─── Material provided
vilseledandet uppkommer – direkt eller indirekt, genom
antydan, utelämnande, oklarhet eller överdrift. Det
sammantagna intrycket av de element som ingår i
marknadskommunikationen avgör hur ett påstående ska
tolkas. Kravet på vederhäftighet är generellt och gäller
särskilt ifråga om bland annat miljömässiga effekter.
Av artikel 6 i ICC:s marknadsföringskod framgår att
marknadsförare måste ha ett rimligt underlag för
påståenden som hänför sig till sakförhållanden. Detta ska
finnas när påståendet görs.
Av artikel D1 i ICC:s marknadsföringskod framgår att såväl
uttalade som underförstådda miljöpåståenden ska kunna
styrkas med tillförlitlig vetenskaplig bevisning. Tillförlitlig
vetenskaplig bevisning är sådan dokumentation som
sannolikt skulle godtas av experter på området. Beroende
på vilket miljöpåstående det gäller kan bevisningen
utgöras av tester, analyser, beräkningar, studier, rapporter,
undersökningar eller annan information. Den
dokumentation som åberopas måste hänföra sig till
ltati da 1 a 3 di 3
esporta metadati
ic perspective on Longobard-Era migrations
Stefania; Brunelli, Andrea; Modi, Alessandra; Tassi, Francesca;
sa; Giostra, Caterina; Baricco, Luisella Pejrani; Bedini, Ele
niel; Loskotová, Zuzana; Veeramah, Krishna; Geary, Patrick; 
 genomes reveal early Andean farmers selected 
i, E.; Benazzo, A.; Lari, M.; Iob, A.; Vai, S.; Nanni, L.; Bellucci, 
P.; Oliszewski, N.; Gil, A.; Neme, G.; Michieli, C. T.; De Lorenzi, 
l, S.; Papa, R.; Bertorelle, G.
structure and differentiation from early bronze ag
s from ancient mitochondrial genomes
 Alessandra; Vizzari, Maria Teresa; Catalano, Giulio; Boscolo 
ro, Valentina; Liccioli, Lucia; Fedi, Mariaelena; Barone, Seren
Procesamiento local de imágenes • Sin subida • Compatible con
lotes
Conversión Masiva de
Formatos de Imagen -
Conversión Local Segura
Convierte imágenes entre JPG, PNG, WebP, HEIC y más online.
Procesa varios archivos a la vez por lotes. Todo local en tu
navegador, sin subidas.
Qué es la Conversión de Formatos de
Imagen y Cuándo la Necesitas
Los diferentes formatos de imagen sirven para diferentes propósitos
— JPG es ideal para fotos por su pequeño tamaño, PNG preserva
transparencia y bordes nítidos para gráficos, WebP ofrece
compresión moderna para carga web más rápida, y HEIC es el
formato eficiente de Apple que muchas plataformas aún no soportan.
──────
» **Aim of the exercise**
What is needed is an exact copy of all the records above.

» **Response**
vilseledandet uppkommer – direkt eller indirekt, genom
antydan, utelämnande, oklarhet eller överdrift. Det
sammantagna intrycket av de element som ingår i
marknadskommunikationen avgör hur ett påstående ska
tolkas. Kravet på vederhäftighet är generellt och gäller
särskilt ifråga om bland annat miljömässiga effekter.
Av artikel 6 i ICC:s marknadsföringskod framgår att
marknadsförare måste ha ett rimligt underlag för
påståenden som hänför sig till sakförhållanden. Detta ska
finnas när påståendet görs.
Av artikel D1 i ICC:s marknadsföringskod framgår att såväl
uttalade som underförstådda miljöpåståenden ska kunna
styrkas med tillförlitlig vetenskaplig bevisning. Tillförlitlig
vetenskaplig bevisning är sådan dokumentation som
sannolikt skulle godtas av experter på området. Beroende
på vilket miljöpåstående det gäller kan bevisningen
utgöras av tester, analyser, beräkningar, studier, rapporter,
undersökningar eller annan information. Den
dokumentation som åberopas måste hänföra sig till
ltati da 1 a 3 di 3
esporta metadati
ic perspective on Longobard-Era migrations
Stefania; Brunelli, Andrea; Modi, Alessandra; Tassi, Francesca;
sa; Giostra, Caterina; Baricco, Luisella Pejrani; Bedini, Ele
niel; Loskotová, Zuzana; Veeramah, Krishna; Geary, Patrick; 
 genomes reveal early Andean farmers selected 
i, E.; Benazzo, A.; Lari, M.; Iob, A.; Vai, S.; Nanni, L.; Bellucci, 
P.; Oliszewski, N.; Gil, A.; Neme, G.; Michieli, C. T.; De Lorenzi, 
l, S.; Papa, R.; Bertorelle, G.
structure and differentiation from early bronze ag
s from ancient mitochondrial genomes
 Alessandra; Vizzari, Maria Teresa; Catalano, Giulio; Boscolo 
ro, Valentina; Liccioli, Lucia; Fedi, Mariaelena; Barone, Seren
Procesamiento local de imágenes • Sin subida • Compatible con
lotes
Conversión Masiva de
Formatos de Imagen -
Conversión Local Segura
Convierte imágenes entre JPG, PNG, WebP, HEIC y más online.
Procesa varios archivos a la vez por lotes. Todo local en tu
navegador, sin subidas.
Qué es la Conversión de Formatos de
Imagen y Cuándo la Necesitas
Los diferentes formatos de imagen sirven para diferentes propósitos
— JPG es ideal para fotos por su pequeño tamaño, PNG preserva
transparencia y bordes nítidos para gráficos, WebP ofrece
compresión moderna para carga web más rápida, y HEIC es el
formato eficiente de Apple que muchas plataformas aún no soportan.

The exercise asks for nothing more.